I agree with RB. Otherwise, crank it into RISA 3D.

Mike McCann
MMC Engineering

 
I am running this model in a FEA program but want to see if I could solve the problem by hand.

RB can you expand on your method. I'm having trouble following your path. Thanks

Heckler [americanflag]
Sr. Mechanical Engineer
o
_`\(,_
(_)/ (_)

This post contains no political overtones or undertones for that matter and in no way represents the poster's political agenda.
 
i gave you several alternatives ... different ways to skin the cat, depending on how accurate you want to be.

if your 4 pts are truly fixed then the problem is quite intractable for a hand calc.

if you run your FE with pinned pts then you'll get something to compare with hand calc and something to show you how critical are the reaction moments.

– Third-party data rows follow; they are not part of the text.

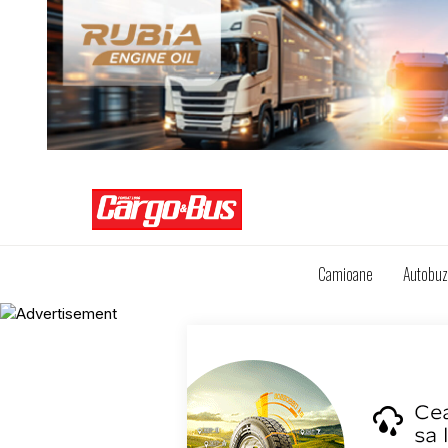
Camioane
Autobu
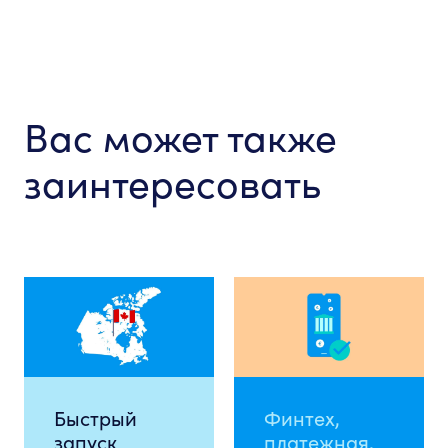
Вас может также
заинтересовать
Быстрый
Финтех,
запуск
платежная,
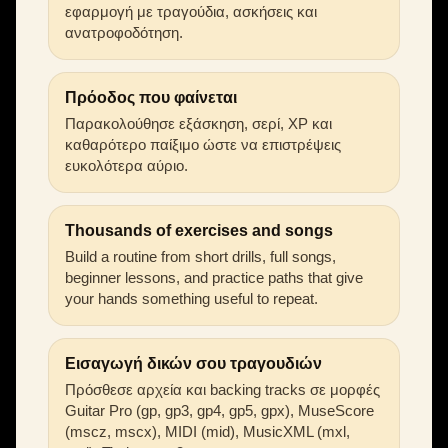
εφαρμογή με τραγούδια, ασκήσεις και
ανατροφοδότηση.
Πρόοδος που φαίνεται
Παρακολούθησε εξάσκηση, σερί, XP και
καθαρότερο παίξιμο ώστε να επιστρέψεις
ευκολότερα αύριο.
Thousands of exercises and songs
Build a routine from short drills, full songs,
beginner lessons, and practice paths that give
your hands something useful to repeat.
Εισαγωγή δικών σου τραγουδιών
Πρόσθεσε αρχεία και backing tracks σε μορφές
Guitar Pro (gp, gp3, gp4, gp5, gpx), MuseScore
(mscz, mscx), MIDI (mid), MusicXML (mxl,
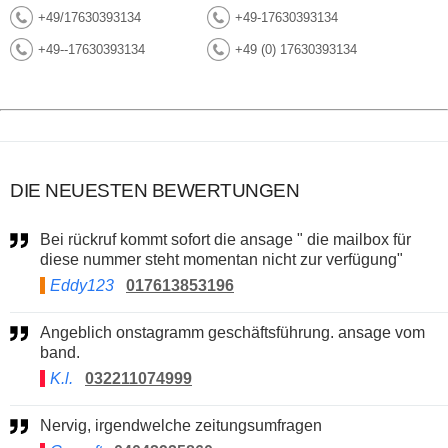
+49/17630393134
+49-17630393134
+49--17630393134
+49 (0) 17630393134
DIE NEUESTEN BEWERTUNGEN
Bei rückruf kommt sofort die ansage " die mailbox für
diese nummer steht momentan nicht zur verfügung"
Eddy123
017613853196
Angeblich onstagramm geschäftsführung. ansage vom
band.
K.l.
032211074999
Nervig, irgendwelche zeitungsumfragen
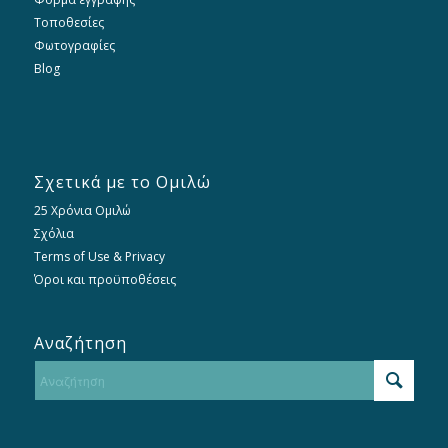
Τοποθεσίες
Φωτογραφίες
Blog
Σχετικά με το Ομιλώ
25 Χρόνια Ομιλώ
Σχόλια
Terms of Use & Privacy
Όροι και προϋποθέσεις
Αναζήτηση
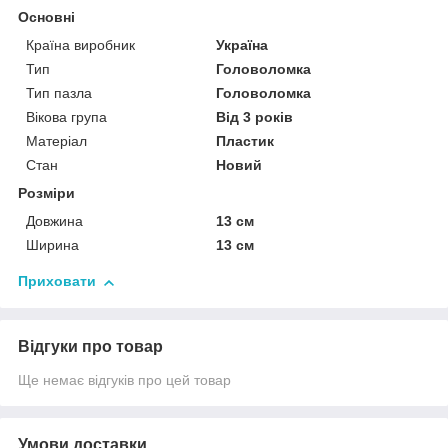
Основні
Країна виробник
Україна
Тип
Головоломка
Тип пазла
Головоломка
Вікова група
Від 3 років
Матеріал
Пластик
Стан
Новий
Розміри
Довжина
13 см
Ширина
13 см
Приховати
Відгуки про товар
Ще немає відгуків про цей товар
Умови доставки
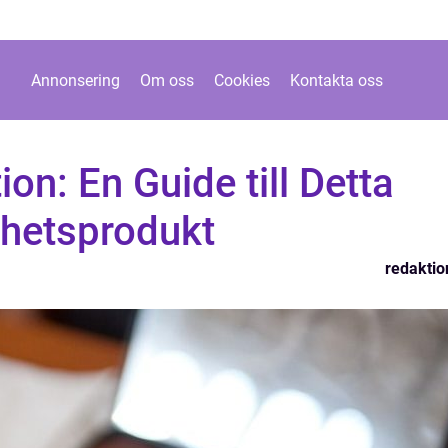
Annonsering
Om oss
Cookies
Kontakta oss
on: En Guide till Detta
hetsprodukt
redaktio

for a hand calc to compare with this, try ...
1) assume the reaction at each point is along a vector between the point and the load, so the three compenents at each point are direction cosines of the resultant reaction ... 4 unknowns reasonable to solve; or
2) assume only two reaction points are effective (say A and B). solve the equations of equilibrium. again for a different pair (A and C) and so on ... 6 combinations, 6 different results, the average is probably a reasonable compromise.
 
btw, if you'd said in your initial post "i'm looking to do a hand calc to verify my FE ..." you would have saved us the suggestion of using FE to solve this !?
 
a thought, you could extend solution 2) to include fixed reaction points ... assume a single fixed point is effective, four solutions, the average should be a reasonable guess to compare with fixed FE results.